Ultrafast Gates in Atomic Qubits
PFC experimentalists in the Trapped Ion Quantum Information group have performed a gate that flips the state of a single atomic qubit in less than 50 picoseconds. The time to perform this same operation with continuous wave (CW) lasers, a standard for these types of atomic systems, is typically over 10,000 times slower.
In conventional computers a bit can be in the state 0 or 1, but not both simultaneously. By contrast, a quantum bit, or qubit, can reside in a combination of the two states.Qubits can made from any quantum system having two energy levels. In this experiment, the qubit is a laser cooled, singly ionized Ytterbium atom having two ground state electronic levels labeled [1] and [0], or up and down.
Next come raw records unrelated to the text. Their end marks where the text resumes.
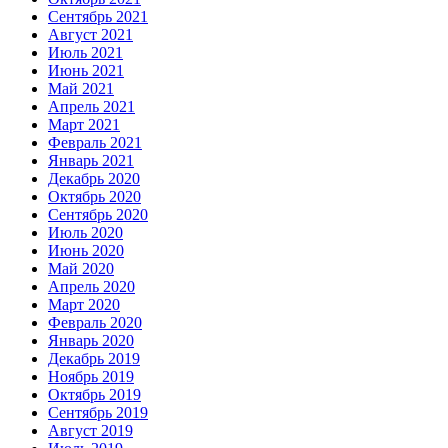
Сентябрь 2021
Август 2021
Июль 2021
Июнь 2021
Май 2021
Апрель 2021
Март 2021
Февраль 2021
Январь 2021
Декабрь 2020
Октябрь 2020
Сентябрь 2020
Июль 2020
Июнь 2020
Май 2020
Апрель 2020
Март 2020
Февраль 2020
Январь 2020
Декабрь 2019
Ноябрь 2019
Октябрь 2019
Сентябрь 2019
Август 2019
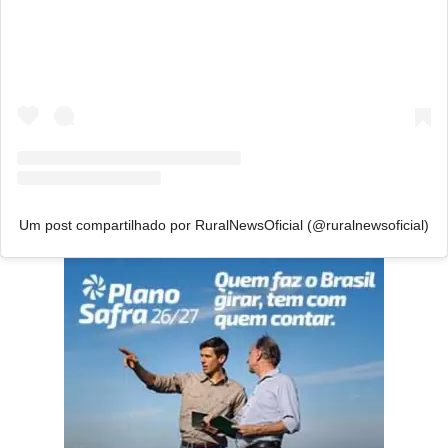
Um post compartilhado por RuralNewsOficial (@ruralnewsoficial)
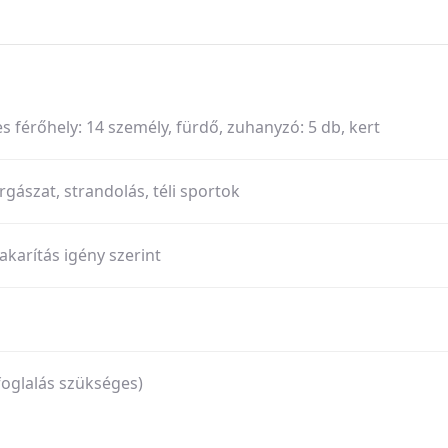
s férőhely: 14 személy, fürdő, zuhanyzó: 5 db, kert
gászat, strandolás, téli sportok
takarítás igény szerint
foglalás szükséges)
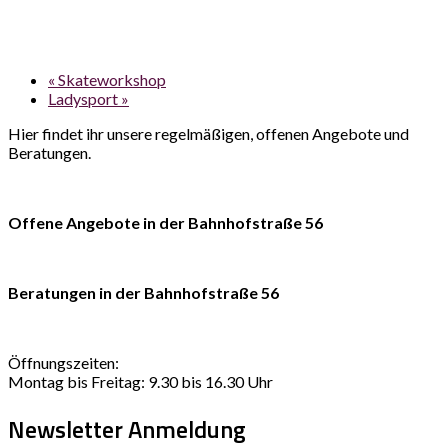
«
Skateworkshop
Ladysport
»
Hier findet ihr unsere regelmäßigen, offenen Angebote und
Beratungen.
Offene Angebote in der Bahnhofstraße 56
Beratungen in der Bahnhofstraße 56
Öffnungszeiten:
Montag bis Freitag: 9.30 bis 16.30 Uhr
Newsletter Anmeldung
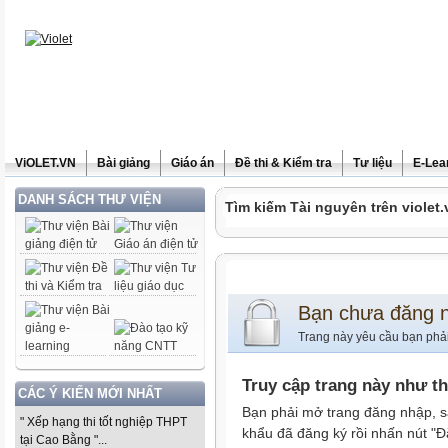
ViOLET.VN
Bài giảng
Giáo án
Đề thi & Kiểm tra
Tư liệu
E-Lea
DANH SÁCH THƯ VIỆN
Tìm kiếm Tài nguyên trên violet.
Bạn chưa đăng 
Trang này yêu cầu bạn phả
Truy cập trang này như t
CÁC Ý KIẾN MỚI NHẤT
Bạn phải mở trang đăng nhập, s
" Xếp hạng thi tốt nghiệp THPT
khẩu đã đăng ký rồi nhấn nút "Đ
tại Cao Bằng "...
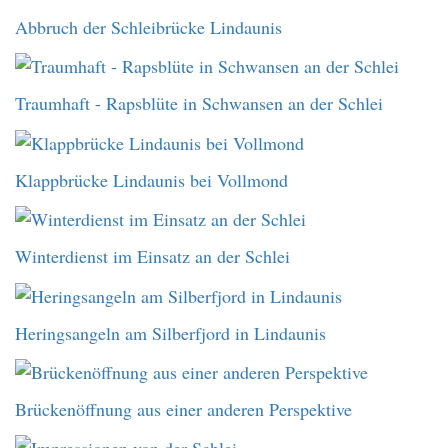
Abbruch der Schleibrücke Lindaunis
Traumhaft - Rapsblüte in Schwansen an der Schlei
Klappbrücke Lindaunis bei Vollmond
Winterdienst im Einsatz an der Schlei
Heringsangeln am Silberfjord in Lindaunis
Brückenöffnung aus einer anderen Perspektive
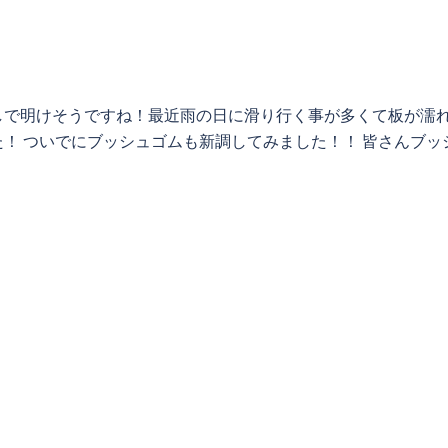
しで明けそうですね！最近雨の日に滑り行く事が多くて板が濡
！ ついでにブッシュゴムも新調してみました！！ 皆さんブッ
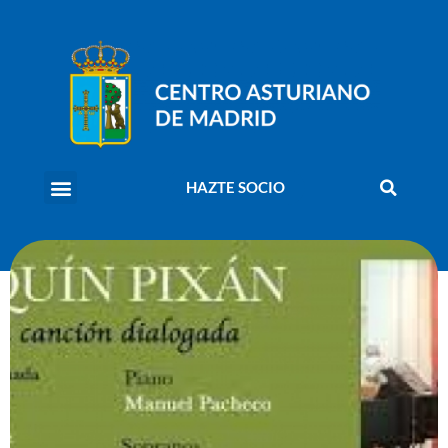
HAZTE SOCIO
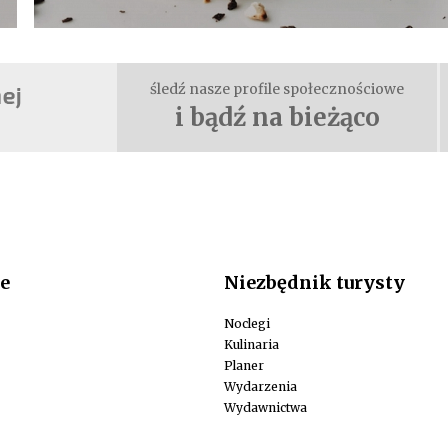
śledź nasze profile społecznościowe
i bądź na bieżąco
e
Niezbędnik turysty
Noclegi
Kulinaria
Planer
Wydarzenia
Wydawnictwa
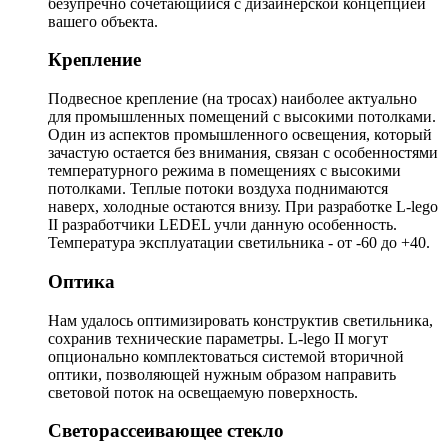
безупречно сочетающийся с дизайнерской концепцией
вашего объекта.
Крепление
Подвесное крепление (на тросах) наиболее актуально
для промышленных помещений с высокими потолками.
Один из аспектов промышленного освещения, который
зачастую остается без внимания, связан с особенностями
температурного режима в помещениях с высокими
потолками. Теплые потоки воздуха поднимаются
наверх, холодные остаются внизу. При разработке L-lego
II разработчики LEDEL учли данную особенность.
Температура эксплуатации светильника - от -60 до +40.
Оптика
Нам удалось оптимизировать конструктив светильника,
сохранив технические параметры. L-lego II могут
опционально комплектоваться системой вторичной
оптики, позволяющей нужным образом направить
световой поток на освещаемую поверхность.
Светорассеивающее стекло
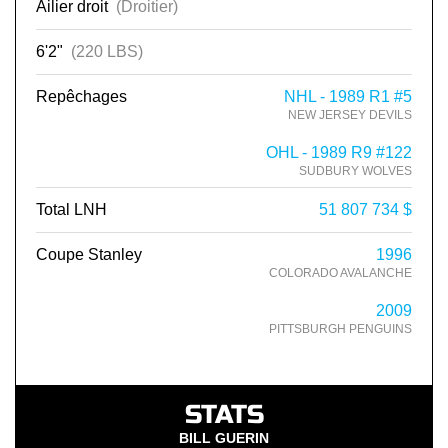
Ailier droit
(Droitier)
6'2"
(220 LBS)
Repêchages
NHL - 1989 R1 #5
NEW JERSEY DEVILS
OHL - 1989 R9 #122
SUDBURY WOLVES
Total LNH
51 807 734 $
Coupe Stanley
1996
COLORADO AVALANCHE
2009
PITTSBURGH PENGUINS
STATS
BILL GUERIN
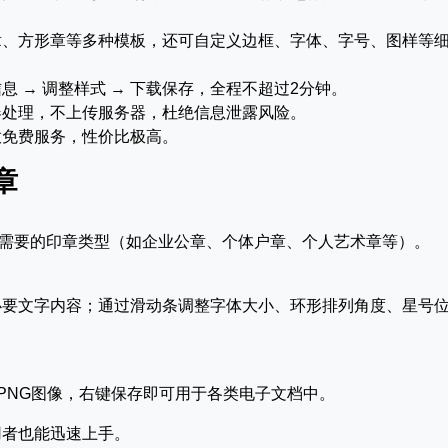
章、方形章等多种模板，还可自定义边框、字体、字号、图样等
 → 调整样式 → 下载保存，全程不超过2分钟。
器处理，不上传服务器，杜绝信息泄露风险。
放免费服务，性价比极高。
章
需要的印章类型（如企业公章、个体户章、个人艺术章等）。
必要文字内容；通过滑动条调整字体大小、环形排列角度、星号
清PNG图像，右键保存即可用于各类电子文档中。
用者也能迅速上手。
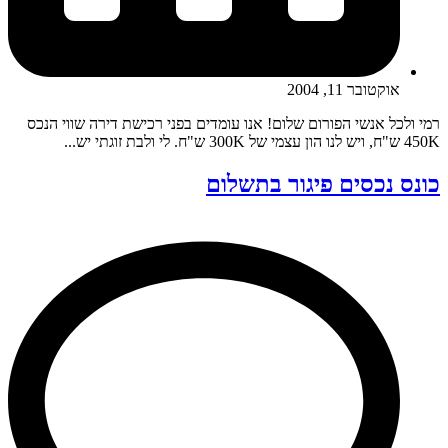
אוקטובר 11, 2004
רמי ולכל אנשי הפורום שלום! אנו עומדים בפני רכישת דירה שווי הנכס
450K ש"ח, ויש לנו הון עצמי של 300K ש"ח. לי ולבת זוגתי יש...
כונס נכסים פיגור בתשלום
The state of this system can be controllably manipulated with lasers or microwave radiation.
The researchers drive qubit rotations using a highly energetic single pulse or by optically dividing the pulse into two counterpropagating pulses. The gate, whether performed with CW or pulsed lasers, is a process that requires two photons. Here, the key technology is an ultraviolet laser that emits a pulse of light that is 10 picosecond longevery 8 nanoseconds. Within each individual pulse there are photons that have the frequency separation required (12.6 GHz) to coherently manipulate the qubit.